U.S. hiring topped expectations in January, as the economy added 225,000 jobs while unemployment ticked up slightly to 3.6 percent, near a half-century low. It marked the 112th month of straight gains. Over the past three years, take-home pay (after taxes) has gone up by $5,000, said Kudlow, who worked as Reagan’s budget deputy between 1981 and 1985.
"It's a blowout number," said Kudlow, who served as the Trump campaign's senior economic adviser. "We've had a whole spate of good news for the month of January,"
Despite the healthy economic indicators and the so-called "blue-collar boom," Kudlow said he "wouldn't mind" seeing officials at the Federal Reserve "be a little bolder" during their March policy-setting meeting.
Kudlow said stocks "moved down this morning because with such a strong report on jobs, the Federal Reserve is not likely to cut rates, and I think a lot of investors were hoping for a rate cut."
The Fed cut rates three times last year to a target range of 1.5% to 1.75%. Policymakers have signaled they see little reason to change things for the balance of this year, despite uncertainty over the impact on the U.S. economy of the new coronavirus outbreak in China.
Traders for their part have been pricing in a Fed rate cut by mid-year since the epidemic began spreading outside of China last month, triggering businesses to shut operations and governments to restrict travel to prevent the spread.
In a wide-ranging interview, Kudlow also said Britain's decision to grant China-based Huawei Technologies a limited role in its 5G network despite U.S. concerns will not hinder efforts to reach a U.S.-UK trade deal.
"We will be working with our British cousins on 5G. We think we can work with them and show them options. We'd love to do a free trade agreement," Kudlow said.
Asked if a reportedly contentious call between U.S. President Donald Trump and British Prime Minister Boris Johnson could interrupt the planned deal, Kudlow said: "No, it wont" and cast doubt on the report, Reuters reported.
The Financial Times on Thursday reported that Trump was "apoplectic" in the call with Johnson last week following the UK decision on 5G despite the Trump administration's warning over security concerns.

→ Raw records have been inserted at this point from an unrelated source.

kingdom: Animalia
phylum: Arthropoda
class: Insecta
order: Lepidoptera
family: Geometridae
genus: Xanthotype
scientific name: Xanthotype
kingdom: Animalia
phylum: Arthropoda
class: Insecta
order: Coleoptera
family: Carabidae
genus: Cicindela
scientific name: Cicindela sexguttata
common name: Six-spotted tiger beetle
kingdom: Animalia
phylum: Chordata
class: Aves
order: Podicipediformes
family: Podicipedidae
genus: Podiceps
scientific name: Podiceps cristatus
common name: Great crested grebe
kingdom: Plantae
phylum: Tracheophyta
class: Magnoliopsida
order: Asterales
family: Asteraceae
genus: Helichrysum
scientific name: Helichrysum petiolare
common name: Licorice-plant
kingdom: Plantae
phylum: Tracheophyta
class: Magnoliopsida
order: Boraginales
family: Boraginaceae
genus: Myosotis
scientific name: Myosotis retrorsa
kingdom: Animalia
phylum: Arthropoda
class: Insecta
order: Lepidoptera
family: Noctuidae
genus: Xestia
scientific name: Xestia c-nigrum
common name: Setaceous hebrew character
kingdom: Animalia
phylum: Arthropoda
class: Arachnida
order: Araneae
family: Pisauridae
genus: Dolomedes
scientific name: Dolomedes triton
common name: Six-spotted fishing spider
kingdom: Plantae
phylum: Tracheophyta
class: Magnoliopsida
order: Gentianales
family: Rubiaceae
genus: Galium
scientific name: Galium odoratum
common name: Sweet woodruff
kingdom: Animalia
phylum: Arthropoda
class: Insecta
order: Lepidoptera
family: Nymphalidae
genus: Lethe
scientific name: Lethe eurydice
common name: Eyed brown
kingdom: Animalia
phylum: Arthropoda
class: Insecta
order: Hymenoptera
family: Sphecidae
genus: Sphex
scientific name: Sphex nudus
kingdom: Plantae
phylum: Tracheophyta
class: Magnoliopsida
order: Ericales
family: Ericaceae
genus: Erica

Britain's decision could impact intelligence information sharing between the United States and its top ally, though Kudlow has previously said no decision has been made yet.
The FT, citing unnamed officials in London and Washington, said Trump was livid during his exchange with Trump. Johnson's office declined to comment on the report.
"I know there's a lot of adjectives coming out of that phone call, I don't think that that's exactly true," Kudlow told the Fox Business Network on Friday.
In various other media appearance:
- Kudlow that a U.S. decision to impose "Section 232" national security tariffs on cars and auto parts imported from the European Union is on pause amid attempts to reach a U.S.-EU trade deal, Reuters reported. "I think that whole discussion is on hold for the moment while we work through a good-faith effort with respect to the possibility of an EU trade deal," Kudlow said in an interview with Bloomberg TV.
- Chinese President Xi Jinping told U.S. President Donald Trump that China would still meet its Phase 1 trade deal purchasing targets despite delays linked to the coronavirus, Kudlow told Bloomberg Television. Kudlow, who spoke following a phone call between the two top leaders earlier on Friday, said there was no tension between the the United States and China over the handling of the fast-moving virus outbreak.
Material from Bloomberg and Reuters has been used in this report.